Lachlan shook his head from side to side in emphatic jerks, causing his greasy strands of black hair to stick to his slick skin. An emotion I couldn’t immediately decipher flashed in his dark eyes, then they began flicking back and forth between my face and the wounds Renault was bandaging.

“Not my name.
Not
my
name
.” His tone was more insistent this time.

“Hang on,” I said to Renault. “Can I have a look at his wrist again?”

“If you like.” The orderly unwound the dressing.

Off to the side, Cyrus and Clara were still arguing about acceptable care standards for institutions. His full attention was on the nurse, so my attempts to inconspicuously catch his eye failed.

I reached for Lachlan’s injured arm.
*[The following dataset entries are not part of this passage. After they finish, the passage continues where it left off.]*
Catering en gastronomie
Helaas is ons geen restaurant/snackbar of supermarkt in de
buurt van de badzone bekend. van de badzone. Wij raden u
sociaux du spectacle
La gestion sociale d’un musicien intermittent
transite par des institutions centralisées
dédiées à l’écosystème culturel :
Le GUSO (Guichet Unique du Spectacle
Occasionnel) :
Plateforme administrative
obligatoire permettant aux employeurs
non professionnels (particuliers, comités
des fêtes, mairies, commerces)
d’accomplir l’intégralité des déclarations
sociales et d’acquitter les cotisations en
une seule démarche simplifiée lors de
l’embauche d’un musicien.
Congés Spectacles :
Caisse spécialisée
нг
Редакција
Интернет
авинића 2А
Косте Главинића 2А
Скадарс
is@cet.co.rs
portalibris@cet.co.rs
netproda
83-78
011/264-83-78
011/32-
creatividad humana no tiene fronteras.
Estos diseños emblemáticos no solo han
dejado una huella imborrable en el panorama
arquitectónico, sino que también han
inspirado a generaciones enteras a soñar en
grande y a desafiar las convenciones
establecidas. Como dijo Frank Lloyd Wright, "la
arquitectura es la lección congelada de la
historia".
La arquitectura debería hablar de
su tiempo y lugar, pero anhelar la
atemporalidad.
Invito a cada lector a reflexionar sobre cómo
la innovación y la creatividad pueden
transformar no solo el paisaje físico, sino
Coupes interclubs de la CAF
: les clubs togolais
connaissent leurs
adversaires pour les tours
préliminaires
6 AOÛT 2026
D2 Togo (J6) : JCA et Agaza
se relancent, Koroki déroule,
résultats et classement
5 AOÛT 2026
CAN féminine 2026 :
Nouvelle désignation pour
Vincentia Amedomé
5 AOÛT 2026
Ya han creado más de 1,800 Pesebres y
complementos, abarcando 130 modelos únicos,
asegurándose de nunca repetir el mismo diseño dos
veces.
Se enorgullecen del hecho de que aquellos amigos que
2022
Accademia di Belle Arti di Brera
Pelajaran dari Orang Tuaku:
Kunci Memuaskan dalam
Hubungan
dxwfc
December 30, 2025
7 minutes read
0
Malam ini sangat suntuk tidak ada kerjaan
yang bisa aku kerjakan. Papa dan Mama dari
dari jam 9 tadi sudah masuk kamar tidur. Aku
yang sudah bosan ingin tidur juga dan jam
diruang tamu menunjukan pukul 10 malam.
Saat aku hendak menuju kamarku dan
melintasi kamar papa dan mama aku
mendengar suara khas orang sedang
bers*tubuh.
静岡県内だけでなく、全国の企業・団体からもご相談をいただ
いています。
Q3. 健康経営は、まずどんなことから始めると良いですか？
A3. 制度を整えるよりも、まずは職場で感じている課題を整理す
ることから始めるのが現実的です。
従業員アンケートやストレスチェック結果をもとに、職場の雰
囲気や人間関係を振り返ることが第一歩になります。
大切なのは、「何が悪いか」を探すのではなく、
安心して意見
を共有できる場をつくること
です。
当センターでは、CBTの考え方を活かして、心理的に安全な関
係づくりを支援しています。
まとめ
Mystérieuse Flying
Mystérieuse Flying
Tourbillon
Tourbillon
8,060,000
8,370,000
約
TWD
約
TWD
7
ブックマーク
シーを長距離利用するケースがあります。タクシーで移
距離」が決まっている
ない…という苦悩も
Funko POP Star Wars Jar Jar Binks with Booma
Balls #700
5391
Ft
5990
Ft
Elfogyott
Like trying to avoid startling a horse that had been spooked, I kept my movements slow and deliberate. The other runner flinched when my fingers touched the skin near his wrist, but he didn’t pull away. Fighting the urge to look away, I gently pulled his arm closer to examine the scabs on his wrist.

Though it was difficult to see much of the original wound through all of the bruising and infection, not to mention where Lachlan had clearly scratched and picked at the scabs as they healed, the edges looked like they’d initially been precise. Two straight, horizontal lines were still visible among the ravaged flesh.

“Self-inflicted,” Renault said softly when he saw me looking. “Your cousin likely tried to take his life.”

“Not my name. Not my name. Not my name. Not my name,” Lachlan hissed angrily at the orderly.

Is he trying to tell us that he wasn’t attempting suicide?
I wondered.

Leaning in even farther, I examined the wound more closely. The incisions were shallow. Almost as if—oh shant. No, no, no, no. This was
so
not good.

The incisions were shallow because Lachlan’s skin had not merely been cut; it had been excised.

“Not my name. Not my name. Not my name. Not my name.”

According to his personnel file, Lachlan was right handed. The skin removal was too exact, the lines too straight to have been made by a non-dominant hand. There was no way that Lachlan could have possibly held the knife in his right hand to make the incisions staring up at me.